白容沉想起自己前生悲哀的一生,凭什么宋宣和既是身份华贵的天之骄子,就能这般轻易的嫁给自己年少倾慕之人,没错,初兰样貌清雅,更别说现下正是炽手可热的英才华贵,当初白容沉也是痴心于这样的光风霁月的少年,转念一想,自己现下有空间傍身,还有什么可怕的,而初兰也说好了娶他,他唯一不放心的便是宋宣和还会痴缠烂打,从而导致自己的计划都付之东流。
白容沉面色隐晦的攥紧手里的玉坠,眸中满是不甘。
商蘅还在想着借由什么名头进宫,未曾想先是宫中人来了圣旨,说是靖帝心疼表侄女清修多年,要犒劳一番,商蘅接了旨意后,传旨的宫侍则是看到光风霁月,慧智兰心的商蘅一时看呆了眼睛,直至回宫的时候还未回神。
靖安王女看着眉色淡然的商蘅,以为是她心中不愿,上前安抚道:“蘅儿,不必过于忧心,兴许陛下只是招你进宫叙旧。”
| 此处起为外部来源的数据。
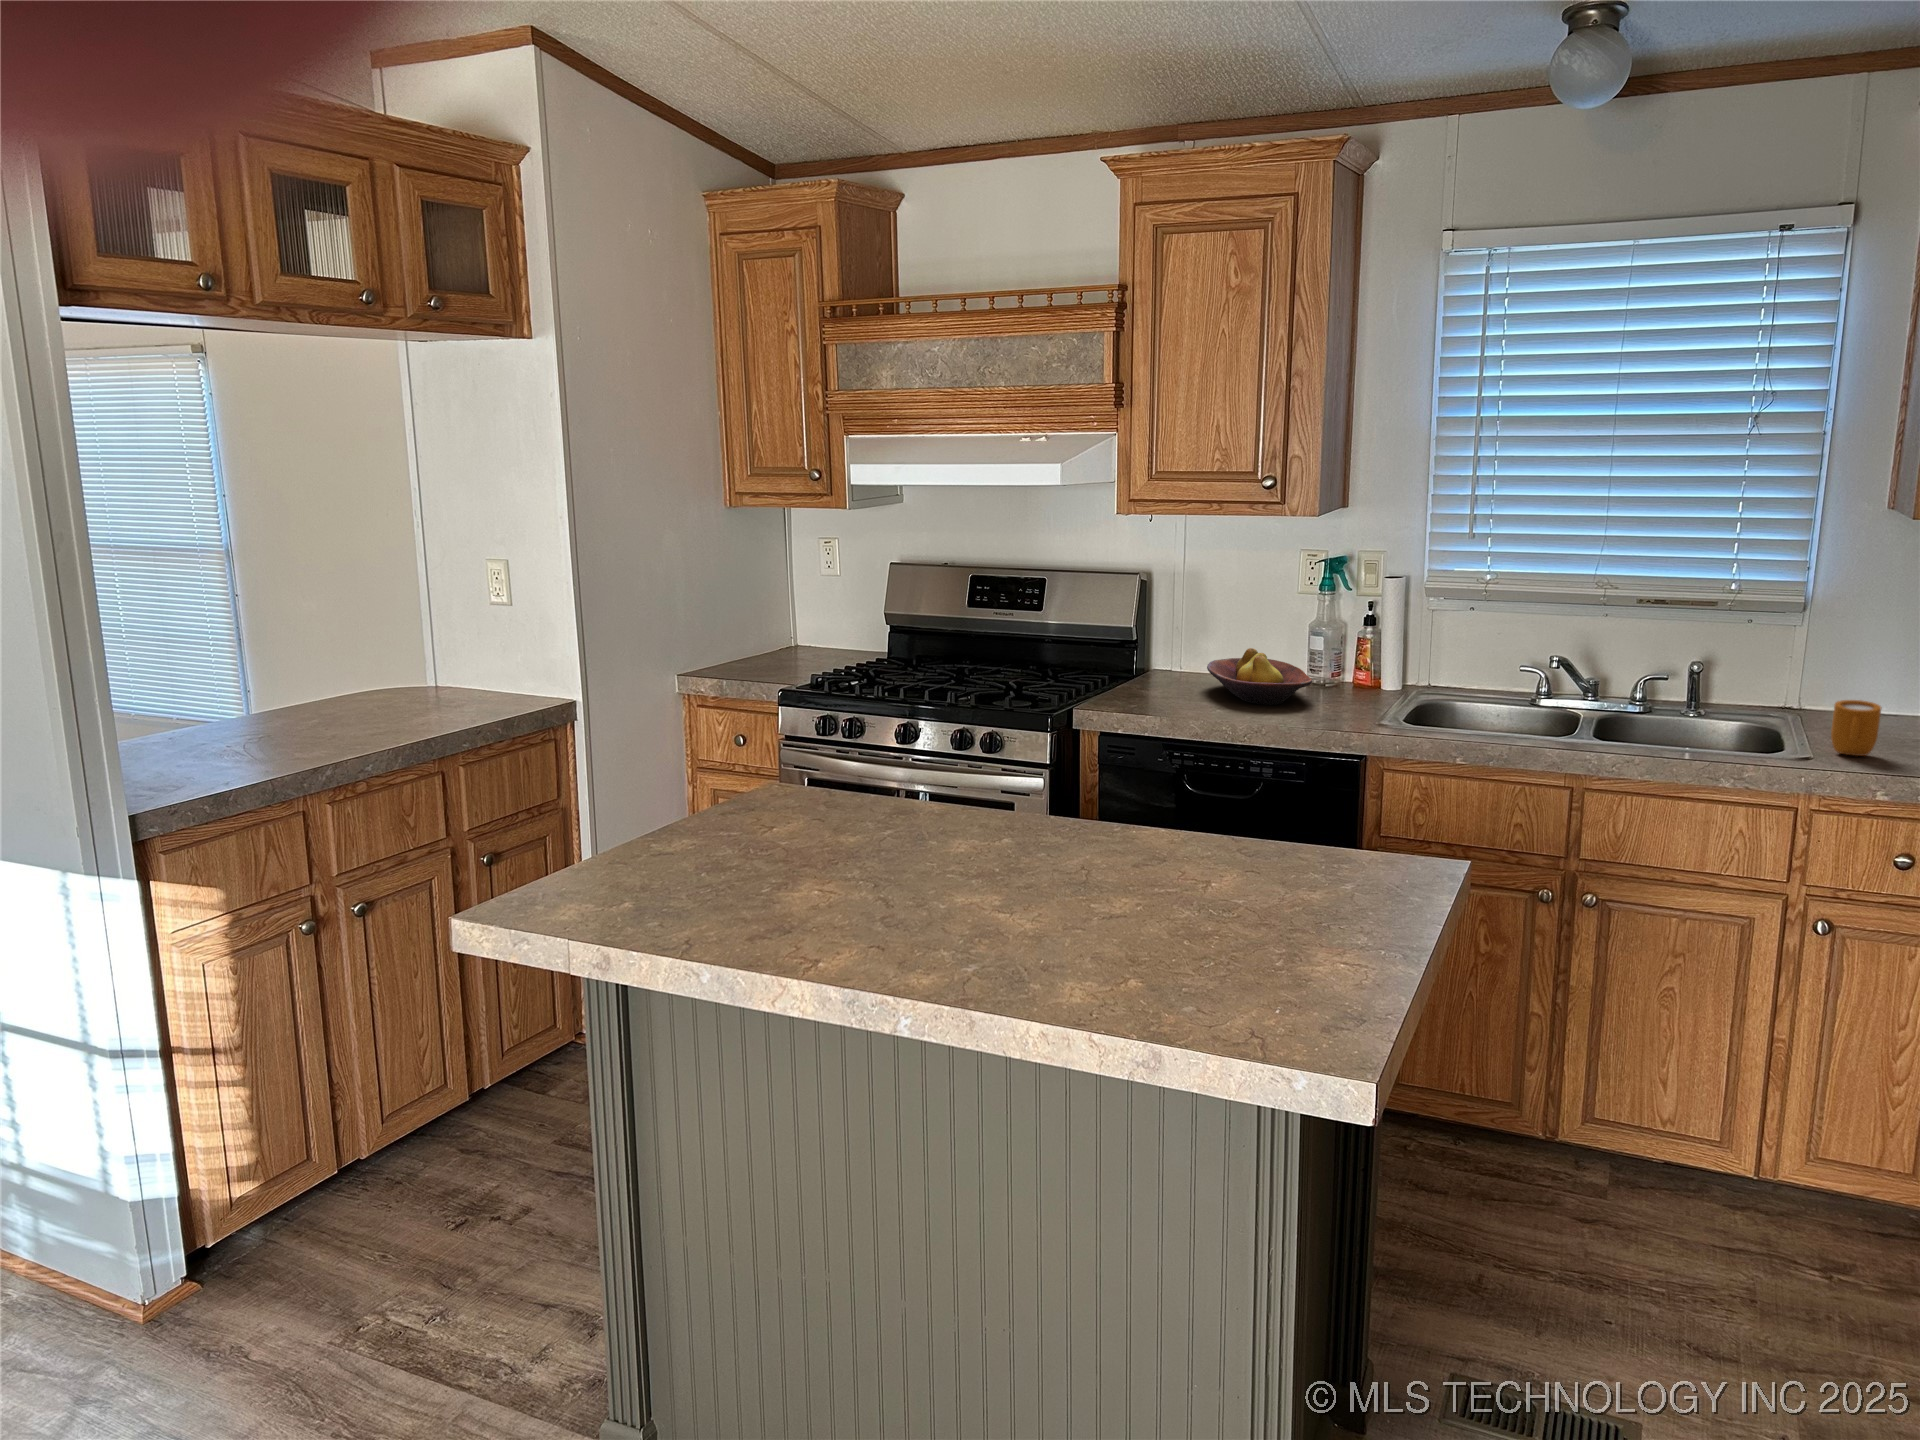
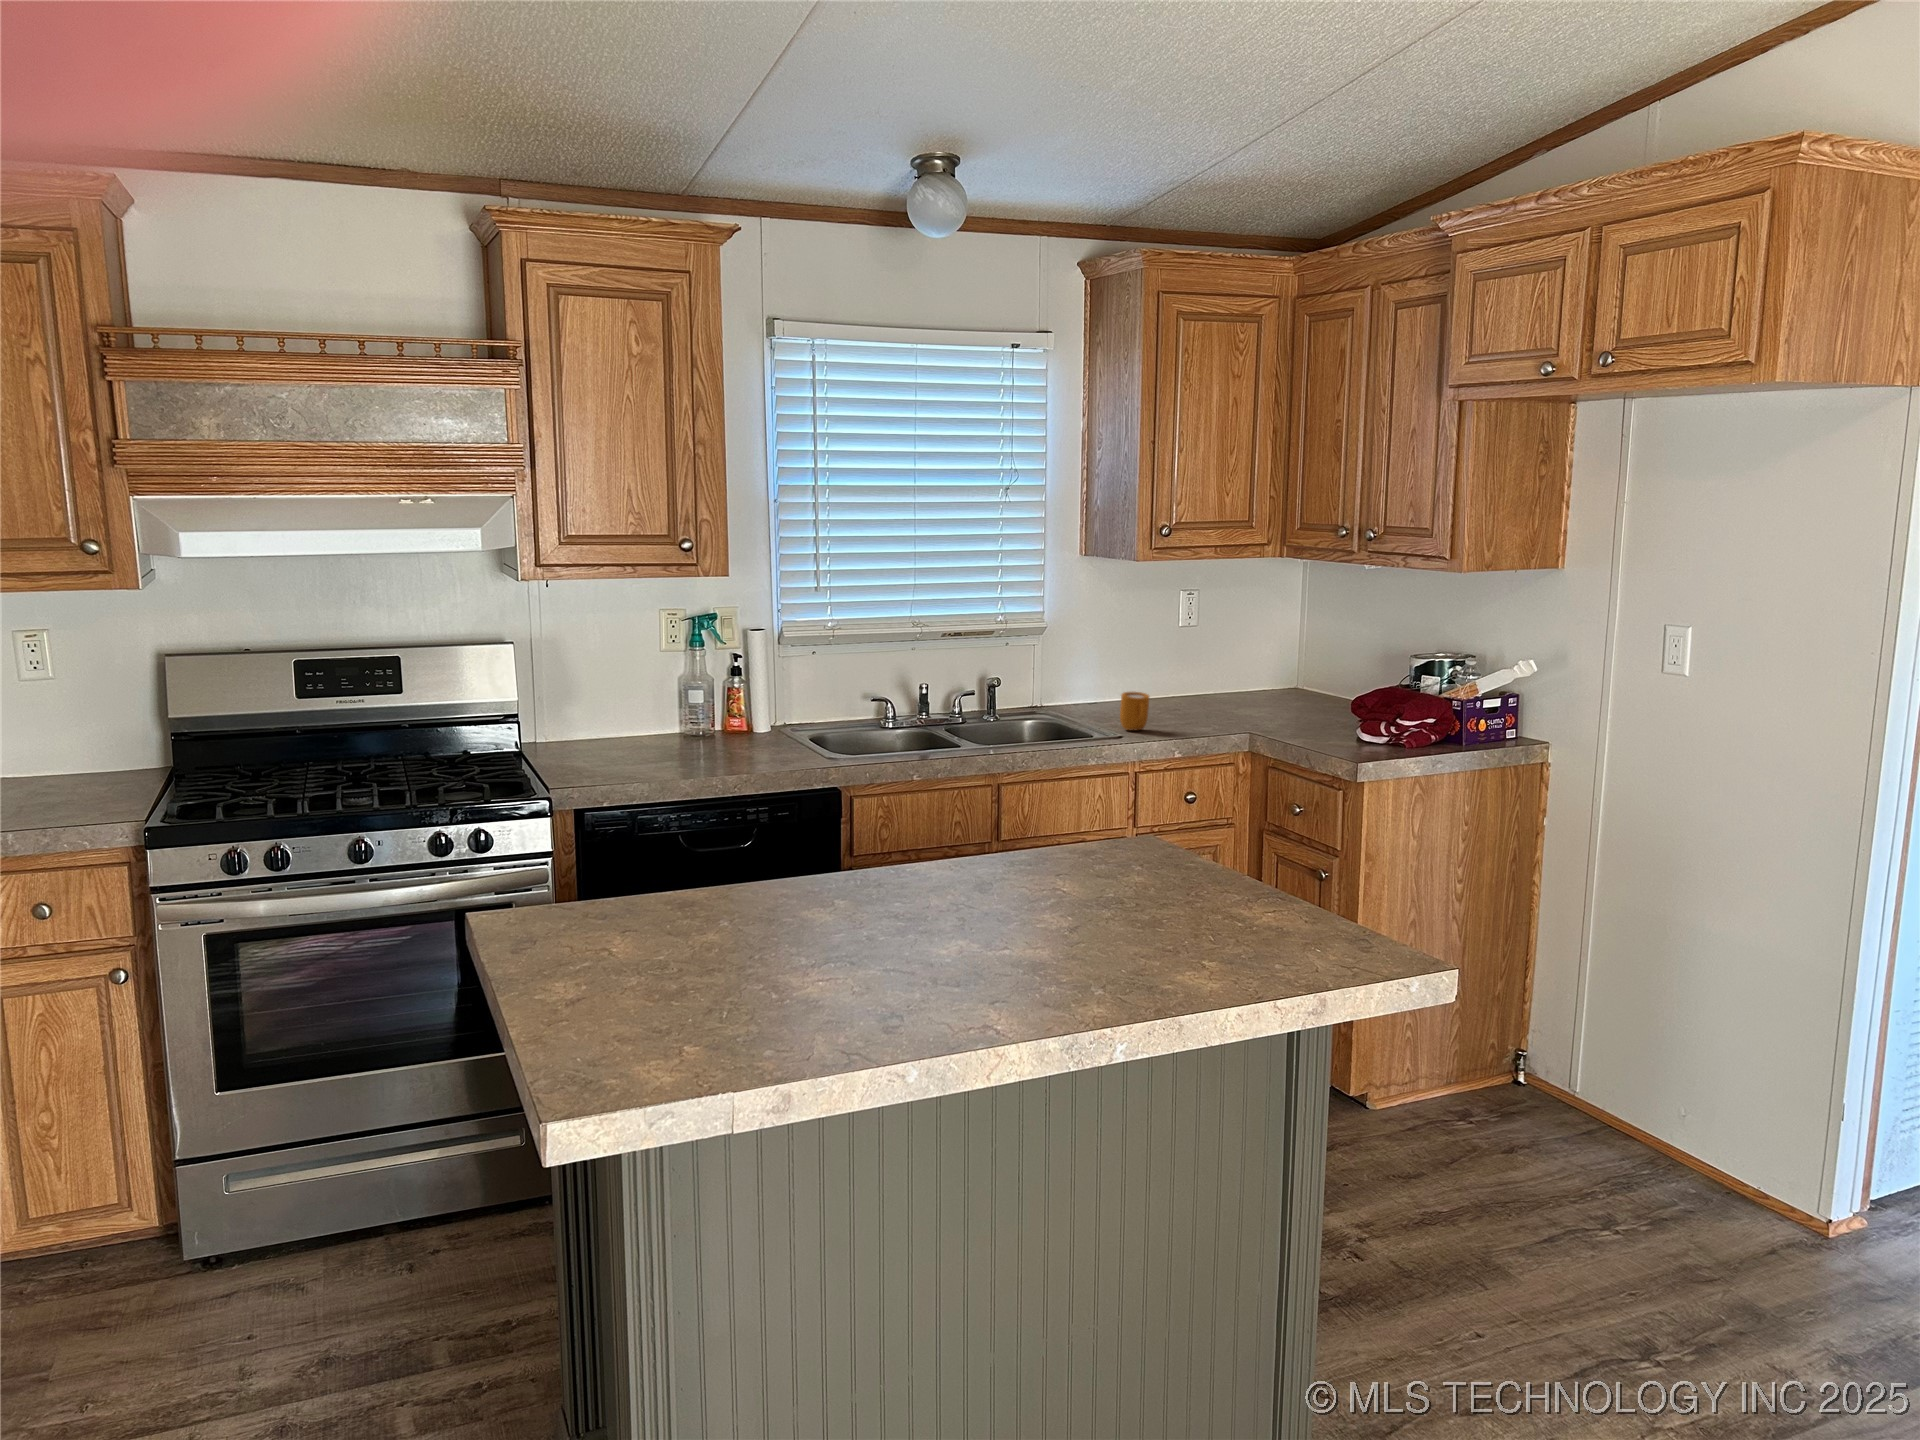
fruit bowl: present [1207,648,1312,705] -> none [614,705,742,756]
商蘅缓缓浮现一抹浅笑,朝着靖安王女一礼:“母亲多虑了,女儿并非不甘愿。”
靖安王女目睹着商蘅的身影渐渐消失在自己的视线里,想到近日里京城的传闻,心中一戈登,莫不是大殿下和初兰的婚事有异,才急急召蘅儿入宫。
想归是想,时间到了商蘅进宫的一日,商蘅一改常态的换上她穿着一袭纱白纹锦裙,下衣微微摆动带动着点点浮华的清梅,纤细的腰肢盈盈一握,细长的眼眸微眨,正对着面前的铜镜,商蘅上下打量着着自己,弯下身子突然发觉眼前有一丝墨发微乱,抬手正准备整理下,樘箬捧着一张娃娃脸,端着早膳走进门时看到的便是眼前奇怪的一幕。
“世女,您这是在干什么?”
商蘅轻咳一声,面色微怔:“今日进宫面见圣上,自是要注重形象。”
樘箬心中很是怪异的嘀咕一声:“女君本就生的好看,这般打扮莫不是去会见佳男。”
商蘅就算知道樘箬心中所想,也不打算解释,5201瞧着还在用餐的宿主,心里焦急:“宿主,你还在这里慢吞吞的用餐,初兰和白容沉现下已经进京,说不准今日就能面圣了,你要是晚去一会儿,小宣和指不定要受多少委屈呢。”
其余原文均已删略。